_Records for the exercise_:
..........

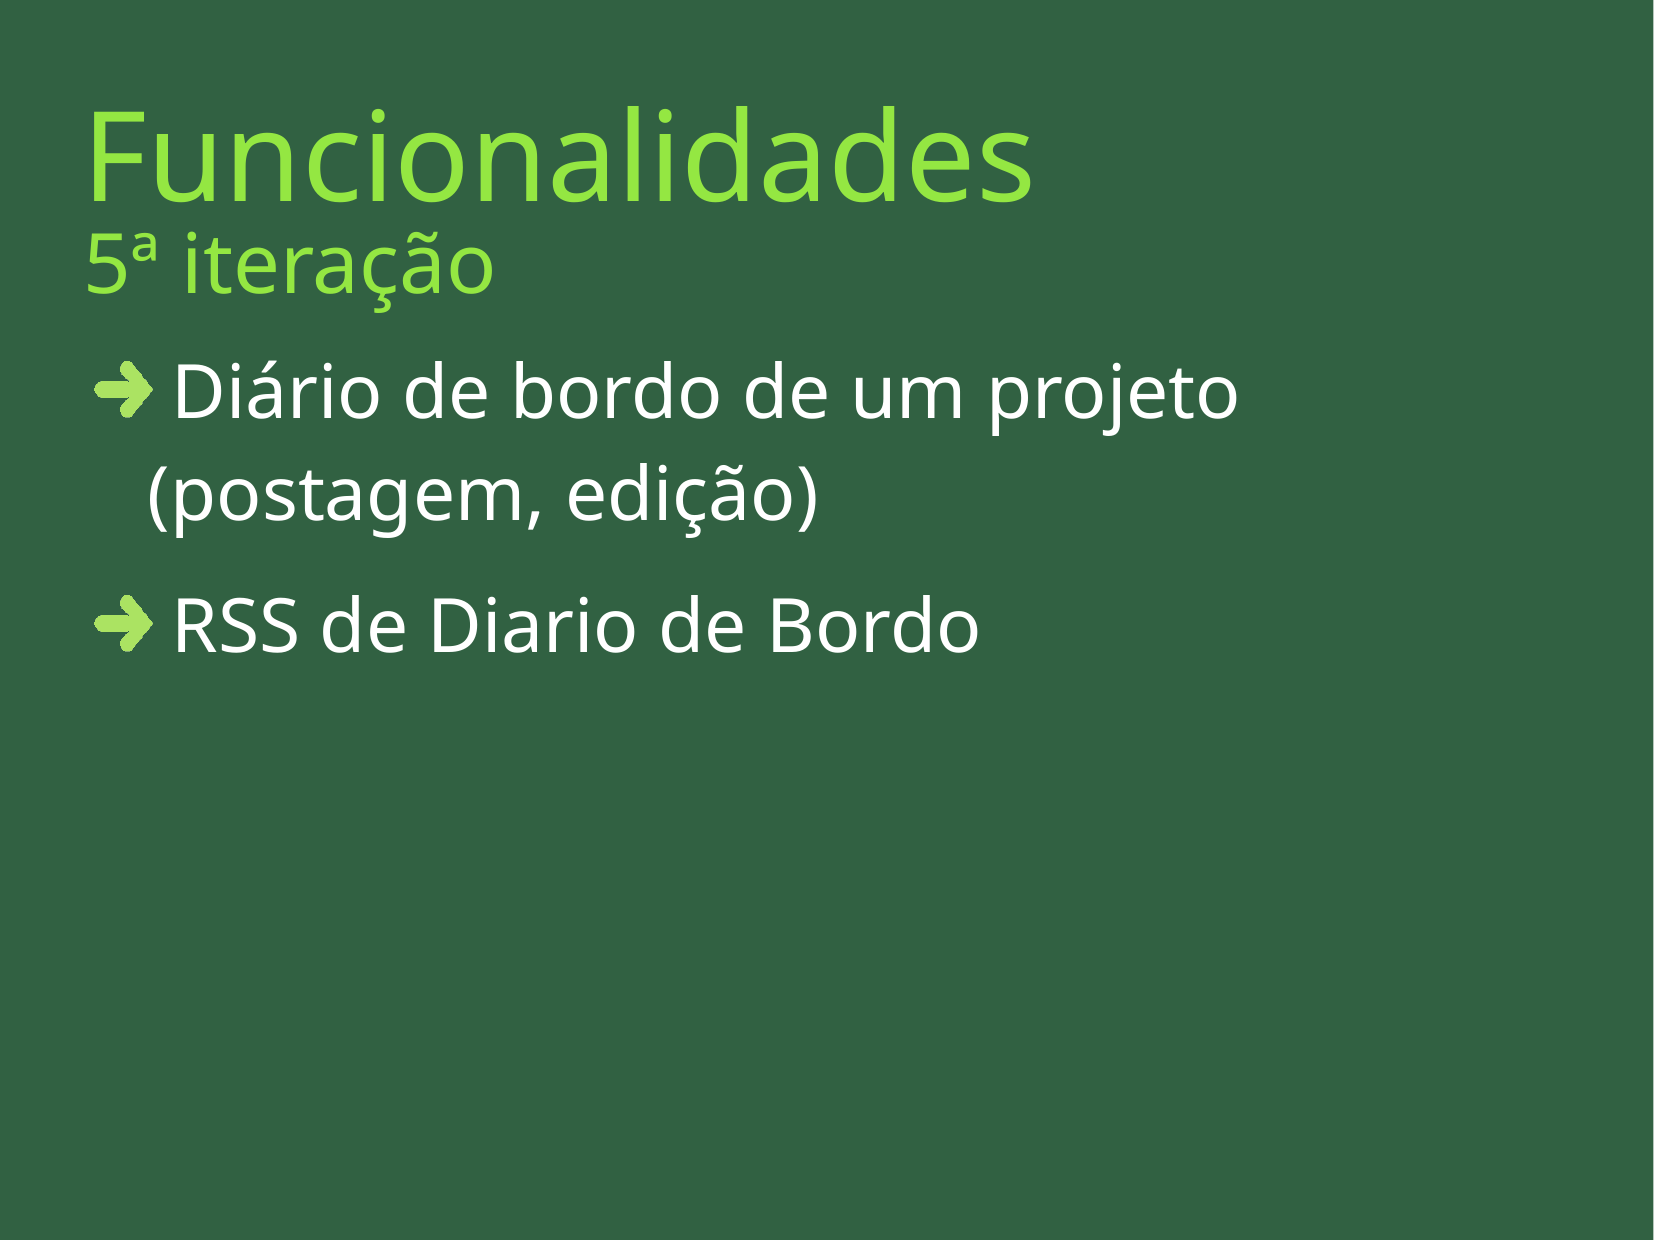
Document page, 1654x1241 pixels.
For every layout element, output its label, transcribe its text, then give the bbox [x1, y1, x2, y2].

title Funcionalidades [82, 49, 1571, 257]
title 5ª iteração [83, 183, 1572, 340]
list Diário de bordo de um projeto (postagem, edição) RSS de Diario de Bordo [77, 338, 1566, 1034]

..........

_Request_: Rewrite the items, replacing "bbox" with "bounding box" and keeping everything else the same. Leave the pictures out.

_Solution to this exercise_:
Document page, 1654x1241 pixels.
For every layout element, output its label, transcribe its text, then give the bounding box [x1, y1, x2, y2].

title Funcionalidades [82, 49, 1571, 257]
title 5ª iteração [83, 183, 1572, 340]
list Diário de bordo de um projeto (postagem, edição) RSS de Diario de Bordo [77, 338, 1566, 1034]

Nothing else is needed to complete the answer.